Santamaria's greatest satisfaction, his son said Monday, was knowing that he had nurtured many musicians in his
band.
"I'm not a hero," Santamaria told Down Beat magazine in 1999, "but I did my best to make everybody
happy."
He was buried Monday at Woodlawn Park South Cemetery in Kendall, Fla., where he lived. The service featured the
reading of poetry and the playing of a rumba at his graveside by fellow percussionist Daniel Ponce and other musicians.
In addition to his son Monguito, who briefly pursued his own recording career in the 1970s, Santamaria is survived
by five other children, Nancy Anderson, Rosa Santamaria and Felipe Santamaria, all of Miami; Felicia Santamaria
of Los Angeles; and Ileana Santamaria of New York City; two sisters, Alicia Valdez of Miami and Rosa Mendiola of
New York; nine grandchildren; and two great-grandchildren.
P.S. What follows is an e-mail from Mr. Santamaria's widow:
Mongo was born April 7, 1917, he was 85 years old .He was married to Yolanda H. Santamaria
at his time of death, he was 45
years older, but she gave him NEW LIFE! He met her when she was 17 years old, she was his 3rd wife and they had
no children, she LOVED HIM VERY MUCH. The rest of the article is correct as for of the six children (grown &
previous) eight grand-children and one great-grand child.Also two sisters who LOVED the ground he walked on! THANKS
FOR THE CORRECTION, Mongo would be proud & grateful.
**************
Mongo Santamaria, an internationally renown percussionist, died on February 1st at a
hospital in Miami. The Cuban-born bandleader was eighty-five.
Santamaria's propulsive skill as a conguero was a trademark of more than four decades of recording and performing,
and punctuates his classic 1963 cover of Herbie Hancock's "Watermelon Man," an unlikely, pre-Beatles
hit in 1963 that hit Number Ten on the pop charts. Santamaria may be better known in improvisational circles as
the writer of "Afro Blue," a beautiful, melodic composition that worked its way into the repertoire of
jazz mainstays from Dizzy Gillespie to John Coltrane. The latter took a particular shine to the song, using it
as a touchstone for his developing sound: From early, faithful and pretty interpretations circa 1963 to a 1966
free jazz deconstruction in Japan.
Ramon Santamaria was born in Havana on April 7, 1917. His professional start came in the city's legendary Tropicana
Club in his twenties, before moving to New York in 1950. There Santamaria learned to swim in the deep end of the
pool, first performing with legendary Cuban bandleader and King of the Mambo Perez Prado, followed by stints with
fellow percussionist Tito Puente and vibraphonist Cal Tjader. Fusing the Latin rhythms that were practically his
birthright with Americanized styles like R&B and jazz, Santamaria made his first recordings as a bandleader
in the late Fifties with Yambu and Mongo.

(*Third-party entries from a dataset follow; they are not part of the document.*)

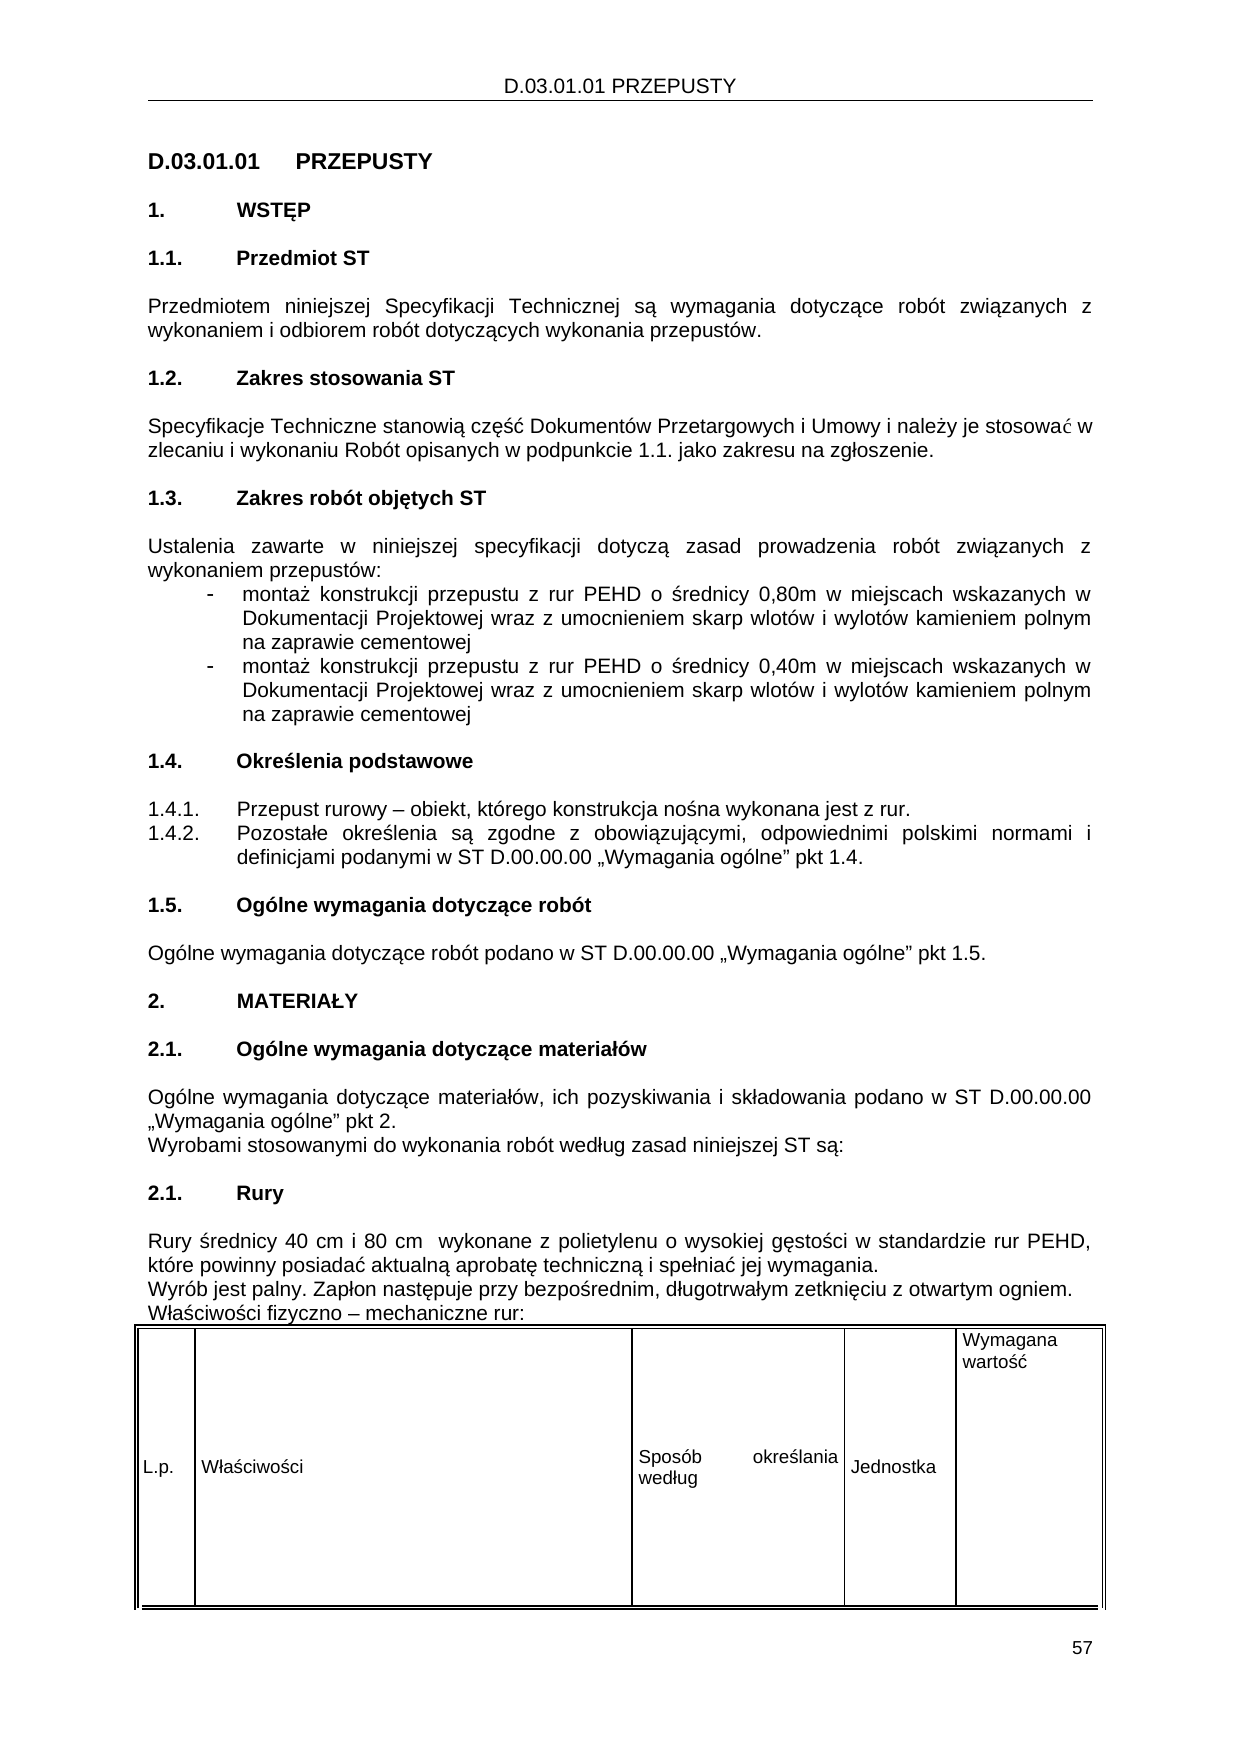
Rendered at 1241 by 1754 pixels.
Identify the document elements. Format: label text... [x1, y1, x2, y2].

list Ogólne wymagania dotyczące materiałów [148, 1037, 1093, 1061]
table_header Wymagana wartość [957, 1329, 1102, 1605]
list Zakres stosowania ST [148, 366, 1093, 389]
list MATERIAŁY [148, 989, 1093, 1013]
list Rury [148, 1181, 1093, 1204]
text Wyrobami stosowanymi do wykonania robót według zasad niniejszej ST są: [148, 1133, 1093, 1157]
text Ogólne wymagania dotyczące robót podano w ST D.00.00.00 „Wymagania ogólne” pkt 1.5. [148, 941, 1093, 965]
list Określenia podstawowe [148, 749, 1093, 773]
text Przedmiotem niniejszej Specyfikacji Technicznej są wymagania dotyczące robót związanych z wykonaniem i odbiorem robót dotyczących wykonania przepustów. [148, 294, 1093, 342]
list montaż konstrukcji przepustu z rur PEHD o średnicy 0,80m w miejscach wskazanych w Dokumentacji Projektowej wraz z umocnieniem skarp wlotów i wylotów kamieniem polnym na zaprawie cementowej [207, 581, 1093, 653]
text Właściwości fizyczno – mechaniczne rur: [148, 1300, 1093, 1324]
text D.03.01.01 przepusty [148, 148, 1093, 174]
list Pozostałe określenia są zgodne z obowiązującymi, odpowiednimi polskimi normami i definicjami podanymi w ST D.00.00.00 „Wymagania ogólne” pkt 1.4. [148, 821, 1093, 869]
text Ogólne wymagania dotyczące materiałów, ich pozyskiwania i składowania podano w ST D.00.00.00 „Wymagania ogólne” pkt 2. [148, 1085, 1093, 1133]
list montaż konstrukcji przepustu z rur PEHD o średnicy 0,40m w miejscach wskazanych w Dokumentacji Projektowej wraz z umocnieniem skarp wlotów i wylotów kamieniem polnym na zaprawie cementowej [207, 653, 1093, 725]
table_header Właściwości [196, 1329, 631, 1605]
table_header Sposób określania według [633, 1329, 844, 1605]
text Rury średnicy 40 cm i 80 cm wykonane z polietylenu o wysokiej gęstości w standardzie rur PEHD, które powinny posiadać aktualną aprobatę techniczną i spełniać jej wymagania. [148, 1228, 1093, 1276]
list Zakres robót objętych ST [148, 486, 1093, 509]
list Przedmiot ST [148, 246, 1093, 270]
table_header Jednostka [845, 1329, 955, 1605]
text Specyfikacje Techniczne stanowią część Dokumentów Przetargowych i Umowy i należy je stosowa w zlecaniu i wykonaniu Robót opisanych w podpunkcie 1.1. jako zakresu na zgłoszenie. [148, 413, 1093, 462]
text Ustalenia zawarte w niniejszej specyfikacji dotyczą zasad prowadzenia robót związanych z wykonaniem przepustów: [148, 533, 1093, 581]
list WstĘp [148, 198, 1093, 222]
text Wyrób jest palny. Zapłon następuje przy bezpośrednim, długotrwałym zetknięciu z otwartym ogniem. [148, 1276, 1093, 1300]
table_header L.p. [139, 1329, 194, 1605]
list Ogólne wymagania dotyczące robót [148, 893, 1093, 917]
list Przepust rurowy – obiekt, którego konstrukcja nośna wykonana jest z rur. [148, 797, 1093, 821]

With the cover of "Watermelon Man," Santamaria found himself garnering the acclaim of his former mentors.
He would even visit the pop charts once again - a feat that, among his mentors, only Prado ever accomplished -
in 1969 with "Cloud Nine." And he recorded prolifically through the Sixties, Seventies and Eighties,
before slowing things down last decade. But with the success of 1996's Buena Vista Social Club album, more eyes
turned to the music of Cuba. Santamaria's music drew attention four decades after its start, with the release of
several compilations, including Rhino's career-spanning, two-CD Skin on Skin: The Mongo Santamaria Anthology and
Legacy's The Best of Mongo Santamaria, which put a light on his late-Sixties output.
"I have two sons, one's named Mongo and the other is Tito," Grammy-winning Latin percussionist Pancho
Sanchez told Rolling Stone in 2001. "You know how much you respect a man if you name your son after him. Everything
I do and have done can be traced back to those two men. They're my heroes."